§ **Selected extract**
= = =
Natalie is a teacher and holds an MA in English Education and is in progress on her PhD in psychology.

Children grow and develop in many ways. But sometimes issues at home or school can get in the way of development. In this lesson, we'll look at some issues that might contribute to developmental problems in a child's life.

Middle Childhood

Casey is 10 years old. She wants to do well in school, but she has trouble concentrating sometimes. And she can't always do her homework because she and her family live in a homeless shelter, and it's so chaotic there that she can't find the quiet that she needs to finish her work.

Middle childhood includes the years between ages seven and 12. At that age, children are growing and changing all the time. But kids can also face issues in middle childhood that can compromise their ability to develop. Let's look closer at family and school issues that children might face in middle childhood.

Family Issues

Casey is a smart girl, but she's running into some academic problems because of her family's situation. Millions of children every year live in poverty, and this can cause issues in both academics and behavior. Partly, this might be because poorer parents have trouble offering support, busy as they are trying to make ends meet. Children's physical and intellectual development might also suffer due to inadequate nutrition; studies have linked hunger to poorer academic performance.

And then, of course, there's the living situation. Children, like Casey, who live in homeless shelters can find it difficult to sleep well or get homework done. This can impact their grades and intellectual development.
= = =
§ **Data**

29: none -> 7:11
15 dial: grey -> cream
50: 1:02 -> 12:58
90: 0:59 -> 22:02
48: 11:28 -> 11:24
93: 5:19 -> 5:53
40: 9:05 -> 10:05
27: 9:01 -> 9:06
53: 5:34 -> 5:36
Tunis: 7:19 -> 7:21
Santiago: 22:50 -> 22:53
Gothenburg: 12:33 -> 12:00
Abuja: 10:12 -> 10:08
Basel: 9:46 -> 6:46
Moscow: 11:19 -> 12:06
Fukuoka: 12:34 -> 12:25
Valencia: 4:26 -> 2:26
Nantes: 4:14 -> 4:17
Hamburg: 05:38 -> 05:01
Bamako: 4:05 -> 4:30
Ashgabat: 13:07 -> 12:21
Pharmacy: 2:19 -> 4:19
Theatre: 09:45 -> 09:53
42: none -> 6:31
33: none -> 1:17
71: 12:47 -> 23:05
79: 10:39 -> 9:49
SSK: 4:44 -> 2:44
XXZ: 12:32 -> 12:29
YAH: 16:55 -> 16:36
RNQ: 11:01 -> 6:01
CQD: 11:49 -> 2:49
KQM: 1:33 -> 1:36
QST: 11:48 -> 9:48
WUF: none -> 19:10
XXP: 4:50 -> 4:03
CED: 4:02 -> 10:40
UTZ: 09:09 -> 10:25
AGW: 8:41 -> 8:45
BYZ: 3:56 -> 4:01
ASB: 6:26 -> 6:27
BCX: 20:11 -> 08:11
= = =
§ **Work to do**
1. According to the passage on middle childhood, which ages does middle childhood span?
2. Write the next portion of the passage on middle childhood, beginning after its final sentence.

§ **Responses in order**
1. Ages seven through 12.

2.
However, Casey is lucky in one regard. She has parents who love her and are trying their best to provide her with the support she needs. Though poverty can have an effect on children's development, the effect doesn't have to be dramatic or long-lasting. The more love and support children receive, regardless of income, the better off they are.

When talking about family issues that might influence a child's development, many people see working mothers as a problem that needs to be addressed. They argue that a working mother is not able to provide the same level of support that stay-at-home moms do. However, studies have shown that homes with working mothers tend to be more structured and egalitarian than those with at-home mothers. In addition, studies have shown that working mothers can have a positive influence on academic achievement, especially in low-income families.

There is an exception, though. Middle-class boys tend to do slightly worse academically when a mother works. All in all, though, there is little evidence that having a working mother is a problem for kids in middle childhood. The decision, then, must be made by the family unit as to what the best option for the family is.